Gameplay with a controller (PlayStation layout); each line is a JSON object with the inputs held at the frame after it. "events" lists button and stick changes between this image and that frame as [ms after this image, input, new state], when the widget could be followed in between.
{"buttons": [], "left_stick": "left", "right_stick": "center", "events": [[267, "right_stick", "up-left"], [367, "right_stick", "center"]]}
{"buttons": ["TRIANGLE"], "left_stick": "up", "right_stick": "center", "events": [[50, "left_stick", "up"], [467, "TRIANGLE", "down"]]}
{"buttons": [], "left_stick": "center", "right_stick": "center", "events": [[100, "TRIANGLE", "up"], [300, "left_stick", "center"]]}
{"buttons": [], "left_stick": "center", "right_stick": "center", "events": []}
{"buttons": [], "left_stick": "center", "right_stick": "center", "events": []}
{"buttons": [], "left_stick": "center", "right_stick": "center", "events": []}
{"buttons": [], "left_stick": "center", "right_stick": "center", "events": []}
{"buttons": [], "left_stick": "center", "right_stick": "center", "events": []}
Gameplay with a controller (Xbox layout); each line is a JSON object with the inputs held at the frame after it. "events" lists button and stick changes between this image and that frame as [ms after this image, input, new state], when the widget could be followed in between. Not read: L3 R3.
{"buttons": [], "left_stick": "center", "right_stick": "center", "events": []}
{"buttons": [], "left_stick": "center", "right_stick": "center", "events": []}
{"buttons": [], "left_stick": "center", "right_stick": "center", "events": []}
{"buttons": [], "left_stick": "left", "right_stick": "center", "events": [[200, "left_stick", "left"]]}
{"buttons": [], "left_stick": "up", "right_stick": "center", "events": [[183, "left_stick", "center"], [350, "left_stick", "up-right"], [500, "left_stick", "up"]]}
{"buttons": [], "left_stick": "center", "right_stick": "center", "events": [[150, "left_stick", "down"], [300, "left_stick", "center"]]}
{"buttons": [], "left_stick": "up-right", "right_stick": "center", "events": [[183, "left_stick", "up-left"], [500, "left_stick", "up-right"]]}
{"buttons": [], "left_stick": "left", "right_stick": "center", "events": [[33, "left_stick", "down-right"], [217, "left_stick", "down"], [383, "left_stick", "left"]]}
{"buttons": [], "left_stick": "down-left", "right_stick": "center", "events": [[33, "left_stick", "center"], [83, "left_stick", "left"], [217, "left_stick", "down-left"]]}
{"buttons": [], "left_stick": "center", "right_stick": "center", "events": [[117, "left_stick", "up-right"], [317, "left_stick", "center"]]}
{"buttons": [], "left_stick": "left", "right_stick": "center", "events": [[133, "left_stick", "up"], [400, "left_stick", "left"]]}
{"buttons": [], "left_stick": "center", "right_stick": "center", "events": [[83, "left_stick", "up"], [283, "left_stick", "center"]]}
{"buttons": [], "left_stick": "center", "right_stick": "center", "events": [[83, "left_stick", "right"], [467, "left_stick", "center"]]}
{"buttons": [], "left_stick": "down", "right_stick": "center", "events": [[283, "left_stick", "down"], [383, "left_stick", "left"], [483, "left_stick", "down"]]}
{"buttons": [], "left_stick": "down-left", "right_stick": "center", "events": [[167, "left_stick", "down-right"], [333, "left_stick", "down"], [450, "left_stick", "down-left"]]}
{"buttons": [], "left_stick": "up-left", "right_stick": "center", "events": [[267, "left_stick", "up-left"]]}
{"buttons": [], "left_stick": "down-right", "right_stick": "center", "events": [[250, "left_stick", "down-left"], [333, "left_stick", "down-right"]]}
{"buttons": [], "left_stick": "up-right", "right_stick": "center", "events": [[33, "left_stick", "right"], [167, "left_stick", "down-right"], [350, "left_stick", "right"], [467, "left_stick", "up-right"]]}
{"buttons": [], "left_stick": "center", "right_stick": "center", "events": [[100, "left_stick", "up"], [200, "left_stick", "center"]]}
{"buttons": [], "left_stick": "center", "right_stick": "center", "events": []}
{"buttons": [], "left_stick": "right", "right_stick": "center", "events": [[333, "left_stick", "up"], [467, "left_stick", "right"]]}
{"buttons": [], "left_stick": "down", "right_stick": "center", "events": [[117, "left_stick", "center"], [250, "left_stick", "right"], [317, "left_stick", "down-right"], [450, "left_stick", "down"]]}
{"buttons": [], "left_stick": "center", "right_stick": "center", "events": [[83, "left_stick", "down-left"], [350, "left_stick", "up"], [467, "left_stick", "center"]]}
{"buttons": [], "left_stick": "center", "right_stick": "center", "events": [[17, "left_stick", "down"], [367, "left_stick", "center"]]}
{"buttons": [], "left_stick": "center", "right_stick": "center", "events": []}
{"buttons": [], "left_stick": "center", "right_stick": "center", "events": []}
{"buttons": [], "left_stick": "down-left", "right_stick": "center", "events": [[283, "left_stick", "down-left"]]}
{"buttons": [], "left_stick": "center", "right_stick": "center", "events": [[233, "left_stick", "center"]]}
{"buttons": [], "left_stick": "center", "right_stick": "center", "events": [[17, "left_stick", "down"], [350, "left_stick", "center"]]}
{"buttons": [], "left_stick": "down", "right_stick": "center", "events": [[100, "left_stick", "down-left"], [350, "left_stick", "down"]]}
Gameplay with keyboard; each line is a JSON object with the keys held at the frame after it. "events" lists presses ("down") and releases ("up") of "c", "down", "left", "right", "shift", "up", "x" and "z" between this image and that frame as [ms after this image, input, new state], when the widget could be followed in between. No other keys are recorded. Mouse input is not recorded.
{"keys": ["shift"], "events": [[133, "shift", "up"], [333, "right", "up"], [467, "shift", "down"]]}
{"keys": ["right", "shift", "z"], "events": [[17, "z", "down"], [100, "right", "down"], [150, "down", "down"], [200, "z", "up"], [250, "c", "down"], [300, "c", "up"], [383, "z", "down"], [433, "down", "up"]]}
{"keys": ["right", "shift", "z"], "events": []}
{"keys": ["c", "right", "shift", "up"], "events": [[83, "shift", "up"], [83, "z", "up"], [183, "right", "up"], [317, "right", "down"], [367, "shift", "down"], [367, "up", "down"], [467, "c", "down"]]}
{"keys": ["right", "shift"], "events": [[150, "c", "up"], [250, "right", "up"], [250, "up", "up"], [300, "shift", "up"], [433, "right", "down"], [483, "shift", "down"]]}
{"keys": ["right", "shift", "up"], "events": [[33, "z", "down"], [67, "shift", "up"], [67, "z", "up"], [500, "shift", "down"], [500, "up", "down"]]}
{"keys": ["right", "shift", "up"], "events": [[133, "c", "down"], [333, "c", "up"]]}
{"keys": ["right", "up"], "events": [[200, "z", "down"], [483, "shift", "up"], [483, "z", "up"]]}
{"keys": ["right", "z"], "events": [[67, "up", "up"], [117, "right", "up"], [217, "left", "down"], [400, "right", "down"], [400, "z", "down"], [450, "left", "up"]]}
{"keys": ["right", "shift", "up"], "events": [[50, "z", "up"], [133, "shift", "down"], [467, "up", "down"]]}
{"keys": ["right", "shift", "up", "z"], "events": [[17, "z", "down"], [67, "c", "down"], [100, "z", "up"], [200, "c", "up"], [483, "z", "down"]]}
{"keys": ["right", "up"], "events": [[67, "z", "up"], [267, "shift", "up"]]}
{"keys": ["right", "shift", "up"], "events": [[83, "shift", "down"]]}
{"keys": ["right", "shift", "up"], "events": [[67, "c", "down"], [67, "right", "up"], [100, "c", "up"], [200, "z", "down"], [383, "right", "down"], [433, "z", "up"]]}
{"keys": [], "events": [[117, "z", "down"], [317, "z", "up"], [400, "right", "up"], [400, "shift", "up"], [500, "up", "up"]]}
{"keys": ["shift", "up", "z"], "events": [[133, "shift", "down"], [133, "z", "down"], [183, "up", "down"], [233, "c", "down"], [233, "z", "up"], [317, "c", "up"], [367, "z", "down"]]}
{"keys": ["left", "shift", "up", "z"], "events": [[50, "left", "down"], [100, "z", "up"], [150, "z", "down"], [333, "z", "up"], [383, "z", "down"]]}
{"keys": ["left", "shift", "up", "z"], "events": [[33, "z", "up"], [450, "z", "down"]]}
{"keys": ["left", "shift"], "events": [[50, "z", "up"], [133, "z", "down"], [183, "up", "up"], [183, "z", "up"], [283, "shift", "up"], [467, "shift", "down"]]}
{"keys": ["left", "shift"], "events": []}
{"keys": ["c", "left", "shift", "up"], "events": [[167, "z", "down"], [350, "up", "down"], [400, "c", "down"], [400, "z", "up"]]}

**Task prompt**
If a line contains the string "TRIANGLE", it counts toward the total; state that total for the records above and nothing more.

**Your response**
2